● TASK TO COMPLETE
Copy the listing below word for word.
— BEGIN PROVIDED RECORDS —
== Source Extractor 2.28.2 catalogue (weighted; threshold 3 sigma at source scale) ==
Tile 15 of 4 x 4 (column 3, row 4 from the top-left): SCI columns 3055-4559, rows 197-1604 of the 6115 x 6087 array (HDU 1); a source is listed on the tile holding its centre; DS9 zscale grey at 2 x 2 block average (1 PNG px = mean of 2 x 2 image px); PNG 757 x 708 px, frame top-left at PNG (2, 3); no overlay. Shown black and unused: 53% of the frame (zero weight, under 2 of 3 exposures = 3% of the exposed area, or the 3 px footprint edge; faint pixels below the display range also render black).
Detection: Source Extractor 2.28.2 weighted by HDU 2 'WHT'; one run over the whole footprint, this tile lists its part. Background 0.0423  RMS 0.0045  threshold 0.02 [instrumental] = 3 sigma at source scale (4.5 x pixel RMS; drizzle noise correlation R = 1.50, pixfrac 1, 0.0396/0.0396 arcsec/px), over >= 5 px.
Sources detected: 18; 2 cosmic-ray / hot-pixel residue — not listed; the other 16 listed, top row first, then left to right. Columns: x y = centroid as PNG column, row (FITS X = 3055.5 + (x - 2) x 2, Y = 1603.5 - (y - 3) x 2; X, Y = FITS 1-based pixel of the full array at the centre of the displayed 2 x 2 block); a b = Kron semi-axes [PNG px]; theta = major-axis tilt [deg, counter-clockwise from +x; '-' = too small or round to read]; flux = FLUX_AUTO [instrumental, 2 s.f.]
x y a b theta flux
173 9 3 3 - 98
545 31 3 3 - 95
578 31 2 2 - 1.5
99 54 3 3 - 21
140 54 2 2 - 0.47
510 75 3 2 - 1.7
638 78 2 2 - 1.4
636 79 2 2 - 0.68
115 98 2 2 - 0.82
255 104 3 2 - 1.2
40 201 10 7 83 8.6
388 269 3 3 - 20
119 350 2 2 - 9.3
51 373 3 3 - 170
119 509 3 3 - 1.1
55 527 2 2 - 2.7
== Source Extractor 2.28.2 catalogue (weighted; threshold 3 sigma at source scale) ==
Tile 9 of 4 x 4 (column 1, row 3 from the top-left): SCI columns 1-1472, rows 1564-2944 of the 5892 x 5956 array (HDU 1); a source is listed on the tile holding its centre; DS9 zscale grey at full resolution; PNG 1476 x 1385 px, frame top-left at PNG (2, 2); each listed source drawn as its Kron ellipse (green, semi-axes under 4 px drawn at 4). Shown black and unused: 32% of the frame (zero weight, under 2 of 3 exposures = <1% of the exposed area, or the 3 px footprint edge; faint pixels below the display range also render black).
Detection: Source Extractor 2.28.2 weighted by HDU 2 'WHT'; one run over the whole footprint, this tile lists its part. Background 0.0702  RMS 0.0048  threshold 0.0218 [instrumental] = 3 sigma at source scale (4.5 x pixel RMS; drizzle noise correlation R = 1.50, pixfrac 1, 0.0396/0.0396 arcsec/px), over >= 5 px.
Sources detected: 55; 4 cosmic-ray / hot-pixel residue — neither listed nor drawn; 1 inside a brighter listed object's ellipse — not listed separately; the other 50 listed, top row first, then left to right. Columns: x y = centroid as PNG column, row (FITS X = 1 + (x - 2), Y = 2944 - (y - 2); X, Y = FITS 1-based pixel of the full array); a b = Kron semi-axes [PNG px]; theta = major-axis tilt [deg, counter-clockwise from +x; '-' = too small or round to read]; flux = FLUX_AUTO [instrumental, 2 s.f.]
— END PROVIDED RECORDS —
● RESULT
== Source Extractor 2.28.2 catalogue (weighted; threshold 3 sigma at source scale) ==
Tile 15 of 4 x 4 (column 3, row 4 from the top-left): SCI columns 3055-4559, rows 197-1604 of the 6115 x 6087 array (HDU 1); a source is listed on the tile holding its centre; DS9 zscale grey at 2 x 2 block average (1 PNG px = mean of 2 x 2 image px); PNG 757 x 708 px, frame top-left at PNG (2, 3); no overlay. Shown black and unused: 53% of the frame (zero weight, under 2 of 3 exposures = 3% of the exposed area, or the 3 px footprint edge; faint pixels below the display range also render black).
Detection: Source Extractor 2.28.2 weighted by HDU 2 'WHT'; one run over the whole footprint, this tile lists its part. Background 0.0423  RMS 0.0045  threshold 0.02 [instrumental] = 3 sigma at source scale (4.5 x pixel RMS; drizzle noise correlation R = 1.50, pixfrac 1, 0.0396/0.0396 arcsec/px), over >= 5 px.
Sources detected: 18; 2 cosmic-ray / hot-pixel residue — not listed; the other 16 listed, top row first, then left to right. Columns: x y = centroid as PNG column, row (FITS X = 3055.5 + (x - 2) x 2, Y = 1603.5 - (y - 3) x 2; X, Y = FITS 1-based pixel of the full array at the centre of the displayed 2 x 2 block); a b = Kron semi-axes [PNG px]; theta = major-axis tilt [deg, counter-clockwise from +x; '-' = too small or round to read]; flux = FLUX_AUTO [instrumental, 2 s.f.]
x y a b theta flux
173 9 3 3 - 98
545 31 3 3 - 95
578 31 2 2 - 1.5
99 54 3 3 - 21
140 54 2 2 - 0.47
510 75 3 2 - 1.7
638 78 2 2 - 1.4
636 79 2 2 - 0.68
115 98 2 2 - 0.82
255 104 3 2 - 1.2
40 201 10 7 83 8.6
388 269 3 3 - 20
119 350 2 2 - 9.3
51 373 3 3 - 170
119 509 3 3 - 1.1
55 527 2 2 - 2.7
== Source Extractor 2.28.2 catalogue (weighted; threshold 3 sigma at source scale) ==
Tile 9 of 4 x 4 (column 1, row 3 from the top-left): SCI columns 1-1472, rows 1564-2944 of the 5892 x 5956 array (HDU 1); a source is listed on the tile holding its centre; DS9 zscale grey at full resolution; PNG 1476 x 1385 px, frame top-left at PNG (2, 2); each listed source drawn as its Kron ellipse (green, semi-axes under 4 px drawn at 4). Shown black and unused: 32% of the frame (zero weight, under 2 of 3 exposures = <1% of the exposed area, or the 3 px footprint edge; faint pixels below the display range also render black).
Detection: Source Extractor 2.28.2 weighted by HDU 2 'WHT'; one run over the whole footprint, this tile lists its part. Background 0.0702  RMS 0.0048  threshold 0.0218 [instrumental] = 3 sigma at source scale (4.5 x pixel RMS; drizzle noise correlation R = 1.50, pixfrac 1, 0.0396/0.0396 arcsec/px), over >= 5 px.
Sources detected: 55; 4 cosmic-ray / hot-pixel residue — neither listed nor drawn; 1 inside a brighter listed object's ellipse — not listed separately; the other 50 listed, top row first, then left to right. Columns: x y = centroid as PNG column, row (FITS X = 1 + (x - 2), Y = 2944 - (y - 2); X, Y = FITS 1-based pixel of the full array); a b = Kron semi-axes [PNG px]; theta = major-axis tilt [deg, counter-clockwise from +x; '-' = too small or round to read]; flux = FLUX_AUTO [instrumental, 2 s.f.]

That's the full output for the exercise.